New look radical right

The “new far right” is different from the traditional fascistic groups like the British National Party (BNP) and National Front. Historically, far right groups would have been racist, sexist and homophobic, embodied by the stereotype of a male, white, skinhead.

New groups, however, are not so easily recognisable and often shatter stereotypes. They do so by seemingly embracing members of the LGBT community, women and non-white people – accepting them based on their collective hatred towards Islam.

This collective hatred is part of a Western trend exacerbated by the portrayal of Muslims in the media and by politicians as well as by the threat of Islamist terrorist attacks. This has led to the perception that Muslims are attempting to erode British values and culture through the introduction of Sharia Law.

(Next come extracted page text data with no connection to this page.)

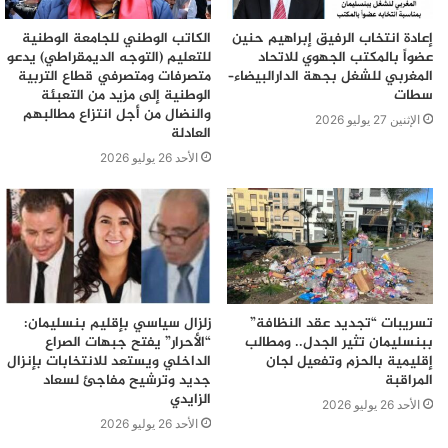
إعادة انتخاب الرفيق إبراهيم حنين
الكاتب الوطني للجامعة الوطنية
عضواً بالمكتب الجهوي للاتحاد
للتعليم (التوجه الديمقراطي) يدعو
المغربي للشغل بجهة الدارالبيضاء–
متصرفات ومتصرفي قطاع التربية
سطات
الوطنية إلى مزيد من التعبئة
والنضال من أجل انتزاع مطالبهم
الإثنين 27 يوليو 2026
العادلة
الأحد 26 يوليو 2026
تسريبات “تجديد عقد النظافة”
زلزال سياسي بإقليم بنسليمان:
ببنسليمان تثير الجدل.. ومطالب
“الأحرار” يفتح جبهات الصراع
إقليمية بالحزم وتفعيل لجان
الداخلي ويستعد للانتخابات بإنزال
المراقبة
جديد وترشيح مفاجئ لسعاد
الزايدي
الأحد 26 يوليو 2026
الأحد 26 يوليو 2026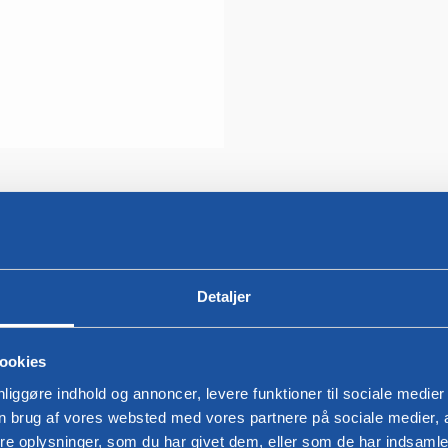
Toledo læder
Detaljer
ookies
nliggøre indhold og annoncer, levere funktioner til sociale medier
in brug af vores websted med vores partnere på sociale medier,
oplysninger, som du har givet dem, eller som de har indsamlet 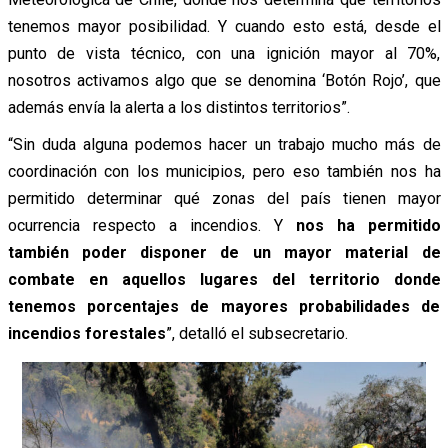
tenemos mayor posibilidad. Y cuando esto está, desde el
punto de vista técnico, con una ignición mayor al 70%,
nosotros activamos algo que se denomina ‘Botón Rojo’, que
además envía la alerta a los distintos territorios”.
“Sin duda alguna podemos hacer un trabajo mucho más de
coordinación con los municipios, pero eso también nos ha
permitido determinar qué zonas del país tienen mayor
ocurrencia respecto a incendios. Y
nos ha permitido
también poder disponer de un mayor material de
combate en aquellos lugares del territorio donde
tenemos porcentajes de mayores probabilidades de
incendios forestales
”, detalló el subsecretario.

Between 2017 and 2018, 44% of 394 people referred to the Channel support programme (a sub-division of the deradicalisation initiative Prevent) were flagged in relation to right wing extremism. This year, the police have called far right extremism the fastest-growing terror threat in the UK, and a mainstream TV show like Hollyoaks picking up this storyline highlights just how far-reaching the issue is.

Through the character of Ste, Hollyoaks has been able to go some of the way towards exposing this “new look” far right and the unlikely people it is now radicalising. The modern member isn’t only a white, racist, homophobic, male skinhead; they are also female, and members of the LGBT community and other ethnic and religious minority groups.